(Stored items)
=======
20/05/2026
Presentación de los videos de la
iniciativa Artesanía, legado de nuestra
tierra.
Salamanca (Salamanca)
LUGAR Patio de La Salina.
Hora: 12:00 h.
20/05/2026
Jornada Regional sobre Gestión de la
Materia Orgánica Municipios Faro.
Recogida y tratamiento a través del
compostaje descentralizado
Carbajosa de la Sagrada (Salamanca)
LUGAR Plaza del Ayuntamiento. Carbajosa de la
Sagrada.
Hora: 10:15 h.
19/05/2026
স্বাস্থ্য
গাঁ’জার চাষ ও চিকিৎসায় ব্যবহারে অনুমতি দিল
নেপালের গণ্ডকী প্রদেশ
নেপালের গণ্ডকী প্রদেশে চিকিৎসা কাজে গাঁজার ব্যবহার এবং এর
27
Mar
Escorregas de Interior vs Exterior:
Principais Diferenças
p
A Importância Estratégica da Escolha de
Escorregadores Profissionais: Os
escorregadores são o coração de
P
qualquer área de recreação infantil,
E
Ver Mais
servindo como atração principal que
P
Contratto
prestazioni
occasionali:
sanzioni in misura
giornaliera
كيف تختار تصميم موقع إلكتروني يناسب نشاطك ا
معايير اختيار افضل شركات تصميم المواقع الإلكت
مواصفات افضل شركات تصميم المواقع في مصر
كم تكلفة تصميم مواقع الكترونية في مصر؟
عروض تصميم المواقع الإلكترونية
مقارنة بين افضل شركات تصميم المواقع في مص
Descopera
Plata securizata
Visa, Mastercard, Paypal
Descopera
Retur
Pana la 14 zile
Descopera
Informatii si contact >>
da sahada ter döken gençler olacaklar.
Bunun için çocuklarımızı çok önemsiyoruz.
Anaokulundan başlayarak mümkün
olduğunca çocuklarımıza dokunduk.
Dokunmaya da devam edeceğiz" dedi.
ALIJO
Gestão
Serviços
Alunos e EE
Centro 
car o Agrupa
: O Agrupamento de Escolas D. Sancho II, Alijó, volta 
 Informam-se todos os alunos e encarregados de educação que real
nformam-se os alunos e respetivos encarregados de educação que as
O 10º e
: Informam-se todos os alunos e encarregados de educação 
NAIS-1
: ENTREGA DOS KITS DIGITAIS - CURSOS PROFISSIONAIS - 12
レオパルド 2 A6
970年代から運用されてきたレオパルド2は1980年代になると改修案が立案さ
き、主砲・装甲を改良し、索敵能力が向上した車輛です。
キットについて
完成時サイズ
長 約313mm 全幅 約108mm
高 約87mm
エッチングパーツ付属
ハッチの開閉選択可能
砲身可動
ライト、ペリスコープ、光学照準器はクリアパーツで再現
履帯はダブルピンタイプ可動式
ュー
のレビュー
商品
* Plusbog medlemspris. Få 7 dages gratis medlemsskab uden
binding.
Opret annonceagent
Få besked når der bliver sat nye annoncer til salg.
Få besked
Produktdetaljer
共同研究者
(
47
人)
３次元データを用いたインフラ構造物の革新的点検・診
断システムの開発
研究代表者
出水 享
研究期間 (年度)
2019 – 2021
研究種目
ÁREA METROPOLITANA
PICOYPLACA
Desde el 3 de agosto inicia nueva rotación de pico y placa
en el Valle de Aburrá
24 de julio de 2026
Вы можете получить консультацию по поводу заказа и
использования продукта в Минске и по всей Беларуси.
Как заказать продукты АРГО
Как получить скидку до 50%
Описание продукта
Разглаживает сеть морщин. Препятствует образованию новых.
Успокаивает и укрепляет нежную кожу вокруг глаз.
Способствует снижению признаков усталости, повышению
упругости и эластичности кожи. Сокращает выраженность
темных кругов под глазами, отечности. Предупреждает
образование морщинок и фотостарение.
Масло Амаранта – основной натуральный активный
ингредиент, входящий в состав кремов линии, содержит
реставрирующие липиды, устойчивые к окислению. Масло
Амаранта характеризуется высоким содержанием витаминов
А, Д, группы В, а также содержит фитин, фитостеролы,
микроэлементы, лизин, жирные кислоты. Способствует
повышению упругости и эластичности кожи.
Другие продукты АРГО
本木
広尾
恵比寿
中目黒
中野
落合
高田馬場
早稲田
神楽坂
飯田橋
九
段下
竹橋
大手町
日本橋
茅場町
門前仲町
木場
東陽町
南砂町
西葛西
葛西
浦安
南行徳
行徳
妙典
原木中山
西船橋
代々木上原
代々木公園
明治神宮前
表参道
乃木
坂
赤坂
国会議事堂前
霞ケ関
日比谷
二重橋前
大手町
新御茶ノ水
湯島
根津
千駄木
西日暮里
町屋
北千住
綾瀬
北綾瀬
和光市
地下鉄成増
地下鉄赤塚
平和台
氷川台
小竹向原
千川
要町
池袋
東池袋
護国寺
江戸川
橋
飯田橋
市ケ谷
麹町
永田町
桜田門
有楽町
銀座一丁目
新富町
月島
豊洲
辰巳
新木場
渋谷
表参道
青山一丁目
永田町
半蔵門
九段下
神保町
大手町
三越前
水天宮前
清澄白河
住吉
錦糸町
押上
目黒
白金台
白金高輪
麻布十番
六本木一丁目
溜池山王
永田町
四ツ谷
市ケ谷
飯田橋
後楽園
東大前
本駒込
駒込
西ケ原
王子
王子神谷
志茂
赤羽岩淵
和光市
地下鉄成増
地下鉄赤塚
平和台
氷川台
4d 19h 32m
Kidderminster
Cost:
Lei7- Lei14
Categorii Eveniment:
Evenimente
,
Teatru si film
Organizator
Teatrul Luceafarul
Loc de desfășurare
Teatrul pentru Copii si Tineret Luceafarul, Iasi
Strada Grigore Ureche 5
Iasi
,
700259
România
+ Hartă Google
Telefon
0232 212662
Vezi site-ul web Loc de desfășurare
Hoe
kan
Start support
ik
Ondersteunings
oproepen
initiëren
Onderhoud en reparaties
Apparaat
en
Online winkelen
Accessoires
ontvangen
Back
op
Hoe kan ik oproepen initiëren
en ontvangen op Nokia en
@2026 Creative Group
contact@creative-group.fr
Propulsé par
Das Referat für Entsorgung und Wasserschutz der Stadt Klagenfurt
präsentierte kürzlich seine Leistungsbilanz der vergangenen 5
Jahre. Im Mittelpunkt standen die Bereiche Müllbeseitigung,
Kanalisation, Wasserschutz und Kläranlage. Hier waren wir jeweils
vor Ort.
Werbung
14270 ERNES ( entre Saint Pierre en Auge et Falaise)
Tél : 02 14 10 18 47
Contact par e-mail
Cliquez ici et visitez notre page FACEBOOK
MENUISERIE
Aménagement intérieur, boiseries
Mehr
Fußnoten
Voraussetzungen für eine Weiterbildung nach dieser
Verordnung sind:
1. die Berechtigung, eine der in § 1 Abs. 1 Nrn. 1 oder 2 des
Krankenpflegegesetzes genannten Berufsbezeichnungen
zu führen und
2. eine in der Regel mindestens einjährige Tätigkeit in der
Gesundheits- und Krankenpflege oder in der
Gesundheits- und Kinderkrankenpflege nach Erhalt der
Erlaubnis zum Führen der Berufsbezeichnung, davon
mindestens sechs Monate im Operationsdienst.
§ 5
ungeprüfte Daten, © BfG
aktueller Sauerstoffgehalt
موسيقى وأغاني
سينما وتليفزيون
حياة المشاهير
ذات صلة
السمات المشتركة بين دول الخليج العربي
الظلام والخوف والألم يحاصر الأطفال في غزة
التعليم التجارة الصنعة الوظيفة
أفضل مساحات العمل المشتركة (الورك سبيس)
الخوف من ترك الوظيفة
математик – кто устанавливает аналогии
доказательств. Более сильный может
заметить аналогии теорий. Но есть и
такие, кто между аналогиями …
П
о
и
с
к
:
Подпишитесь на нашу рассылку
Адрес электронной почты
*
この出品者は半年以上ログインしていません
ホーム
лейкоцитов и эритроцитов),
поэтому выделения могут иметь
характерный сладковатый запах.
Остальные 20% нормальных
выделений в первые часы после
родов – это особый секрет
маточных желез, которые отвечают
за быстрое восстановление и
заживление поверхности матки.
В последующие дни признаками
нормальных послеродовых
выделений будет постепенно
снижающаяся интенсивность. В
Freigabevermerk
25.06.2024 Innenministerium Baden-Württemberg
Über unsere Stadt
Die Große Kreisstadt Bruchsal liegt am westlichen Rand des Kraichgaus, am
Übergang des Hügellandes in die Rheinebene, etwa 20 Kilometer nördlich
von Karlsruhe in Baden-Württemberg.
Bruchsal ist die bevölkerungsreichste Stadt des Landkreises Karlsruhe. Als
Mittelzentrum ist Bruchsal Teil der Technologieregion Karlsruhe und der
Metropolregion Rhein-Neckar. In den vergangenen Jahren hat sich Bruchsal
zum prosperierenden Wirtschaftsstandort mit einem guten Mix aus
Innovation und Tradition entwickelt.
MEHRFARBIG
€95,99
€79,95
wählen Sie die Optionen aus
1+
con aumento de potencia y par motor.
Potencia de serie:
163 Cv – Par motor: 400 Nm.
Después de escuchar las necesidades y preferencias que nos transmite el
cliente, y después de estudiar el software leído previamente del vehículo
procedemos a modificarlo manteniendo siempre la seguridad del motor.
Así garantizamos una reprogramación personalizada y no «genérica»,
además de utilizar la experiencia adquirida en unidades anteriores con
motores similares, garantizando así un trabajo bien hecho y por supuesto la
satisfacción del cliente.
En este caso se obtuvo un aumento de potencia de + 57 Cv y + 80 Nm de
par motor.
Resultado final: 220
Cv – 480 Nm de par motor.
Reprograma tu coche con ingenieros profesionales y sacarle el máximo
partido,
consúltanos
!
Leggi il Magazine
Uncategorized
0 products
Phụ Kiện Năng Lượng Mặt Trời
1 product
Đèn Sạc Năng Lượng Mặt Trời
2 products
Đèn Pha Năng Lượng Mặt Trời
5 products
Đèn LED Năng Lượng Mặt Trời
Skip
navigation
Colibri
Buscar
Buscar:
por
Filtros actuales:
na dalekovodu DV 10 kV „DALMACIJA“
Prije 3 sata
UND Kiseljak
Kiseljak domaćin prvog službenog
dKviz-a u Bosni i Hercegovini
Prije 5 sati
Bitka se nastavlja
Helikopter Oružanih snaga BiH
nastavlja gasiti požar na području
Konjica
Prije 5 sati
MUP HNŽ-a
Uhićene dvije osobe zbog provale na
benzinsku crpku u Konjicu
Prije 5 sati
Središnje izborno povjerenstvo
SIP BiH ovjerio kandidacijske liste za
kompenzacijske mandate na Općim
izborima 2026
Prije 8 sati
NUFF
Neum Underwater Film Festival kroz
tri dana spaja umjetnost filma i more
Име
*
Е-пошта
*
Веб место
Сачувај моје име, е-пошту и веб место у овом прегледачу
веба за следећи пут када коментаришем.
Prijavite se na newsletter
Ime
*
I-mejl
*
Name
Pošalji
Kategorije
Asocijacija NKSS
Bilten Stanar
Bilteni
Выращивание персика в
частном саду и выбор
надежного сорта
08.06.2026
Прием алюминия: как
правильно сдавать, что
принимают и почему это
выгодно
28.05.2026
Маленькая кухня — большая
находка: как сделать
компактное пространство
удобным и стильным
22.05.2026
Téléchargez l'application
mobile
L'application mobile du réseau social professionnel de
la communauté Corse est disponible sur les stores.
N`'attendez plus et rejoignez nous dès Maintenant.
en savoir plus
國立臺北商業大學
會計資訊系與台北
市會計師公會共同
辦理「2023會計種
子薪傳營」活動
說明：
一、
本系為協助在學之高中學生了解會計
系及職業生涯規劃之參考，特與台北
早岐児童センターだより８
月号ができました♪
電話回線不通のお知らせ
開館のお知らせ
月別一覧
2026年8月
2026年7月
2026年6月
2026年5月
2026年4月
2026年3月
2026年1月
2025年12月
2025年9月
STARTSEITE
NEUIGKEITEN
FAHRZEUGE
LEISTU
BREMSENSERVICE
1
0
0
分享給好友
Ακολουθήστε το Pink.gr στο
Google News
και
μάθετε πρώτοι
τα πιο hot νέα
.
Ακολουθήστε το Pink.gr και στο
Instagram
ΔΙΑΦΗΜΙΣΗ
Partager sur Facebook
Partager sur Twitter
=======
Return every row above that contains the string "educação". Case counts.

 Informam-se todos os alunos e encarregados de educação que real
nformam-se os alunos e respetivos encarregados de educação que as
: Informam-se todos os alunos e encarregados de educação 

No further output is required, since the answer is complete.